Des travaux de recherche de l’équipe de réanimation chirurgicale de l’hôpital Lariboisière ont permis de démontrer l’utilité d’une mesure du CO2 cutané, au lobe de l’oreille, pour vérifier l’état de l’irrigation sanguine des tissus chez les patients en état de choc. Ces travaux réalisés par le Dr Fabrice Vallée dans l’équipe du Pr Didier Payen ont été publiés dans la revue Chest.
Depuis une dizaine d’années, il est clairement établi que l’augmentation du CO2 tissulaire et veineux, observée au cours des états de choc, principalement d’origine septique, ne provient pas d’une augmentation de la production de CO2 par les cellules mais d’un défaut d’élimination du CO2. En effet, malgré la restauration chez les patients d’un débit cardiaque satisfaisant, une anomalie de la microcirculation sanguine peut persister provoquant un défaut d’irrigation des tissus, soit une hypoperfusion tissulaire. Un état qui génère l’accumulation du CO2 dans les tissus et peut directement engager le pronostic vital du patient.

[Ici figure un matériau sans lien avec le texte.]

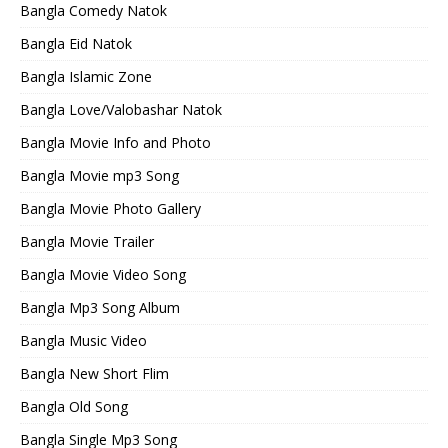
Bangla Comedy Natok
Bangla Eid Natok
Bangla Islamic Zone
Bangla Love/Valobashar Natok
Bangla Movie Info and Photo
Bangla Movie mp3 Song
Bangla Movie Photo Gallery
Bangla Movie Trailer
Bangla Movie Video Song
Bangla Mp3 Song Album
Bangla Music Video
Bangla New Short Flim
Bangla Old Song
Bangla Single Mp3 Song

C’est au niveau de la peau que la mesure du CO2 tissulaire est particulièrement sensible car au cours des états de choc, l’hypoperfusion tissulaire en y est majeure et précoce.
Dans cette étude et de manière intéressante, il est montré que la mesure cutanée du CO2 au lobe de l’oreille, qui est une zone richement vascularisée, augmente la réactivité de la mesure. Surtout, les résultats obtenus démontrent l’efficacité de la mesure qui permet d’évaluer de manière très fiable l’état de la microcirculation tissulaire, soit l’état de la perfusion tissulaire.
La mesure est effectuée en limitant la température du capteur à 37°C, ce qui permet d’éviter la vasodilatation « artificielle » habituellement induite en chauffant la peau avec le capteur entre 42°C et 44°C pour « artérialiser » le sang capillaire et obtenir, dans ce cas, une mesure qui reflète la pression artérielle de CO2, et non l’état de la perfusion tissulaire.
En service de réanimation, le suivi de la pression tissulaire de CO2 à 37°C semble particulièrement important à la phase initiale d’un état de choc. Cela peut renseigner sur la gravité et l’évolution de l’état du patient mais également guider la thérapeutique et suivre son efficacité.
De plus, pour le patient, la mesure au lobe de l’oreille offre l’avantage d’être facilement accessible et sans inconfort. Elle permet un monitorage facile, non invasif et continu pour le patient intubé.
Source :
Cutaneous Ear Lobe PCO2 at 37°C To Evaluate Microperfusion in Patients With Septic Shock. Chest 2010;138(5):1062-70. Fabrice Vallée, Joaquim Mateo, Guillaume Dubreuil, Thomas Poussant, Guillaume Tachon, Ingrid Ouanounou and Didier Payen. http://chestjournal.chestpubs.org/content/138/5/1062.full.html
From the Réanimation Chirurgicale et Laboratoire de Recherche du Département d’Anesthésie-Réanimation-SMUR (Equipe d’Accueil EA 3509 Université Paris 7 Denis Diderot), Hôpital Lariboisière, Assistance Publique-Hôpitaux de Paris, Paris, France.